[Records from a dataset]
____________
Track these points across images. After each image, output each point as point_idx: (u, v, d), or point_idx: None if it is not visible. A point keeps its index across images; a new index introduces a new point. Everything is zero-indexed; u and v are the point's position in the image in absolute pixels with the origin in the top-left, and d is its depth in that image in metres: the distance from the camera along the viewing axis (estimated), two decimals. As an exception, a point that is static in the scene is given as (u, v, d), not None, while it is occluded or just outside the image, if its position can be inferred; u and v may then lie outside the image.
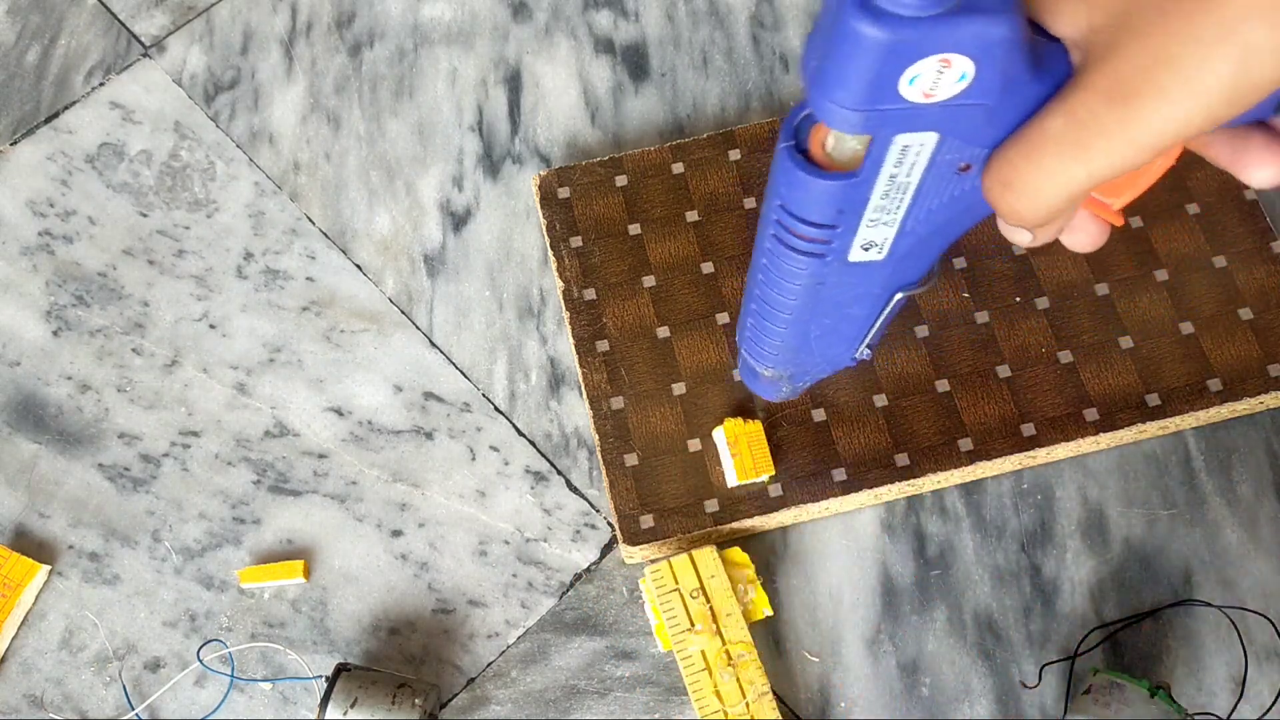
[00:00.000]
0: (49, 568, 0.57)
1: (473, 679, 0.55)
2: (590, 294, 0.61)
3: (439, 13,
____________
What you need to do ::
Set down the records again exactly as they appear, leaving each picture behind.

Written answer ::
Track these points across images. After each image, output each point as point_idx: (u, v, d), or point_idx: None if it is not visible. A point keeps its index across images; a new index introduces a new point. Everything is zero-indexed; u and v are the point's position in the image in absolute pixels with the origin in the top-left, and d is its depth in that image in metres: the distance from the camera along the viewing axis (estimated), two decimals. As an exception, a point that is static in the scene is given as (u, v, d), not None, while it is occluded or just outside the image, if its position can be inferred; u and v may then lie outside the image.
[00:00.000]
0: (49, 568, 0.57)
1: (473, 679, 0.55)
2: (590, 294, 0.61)
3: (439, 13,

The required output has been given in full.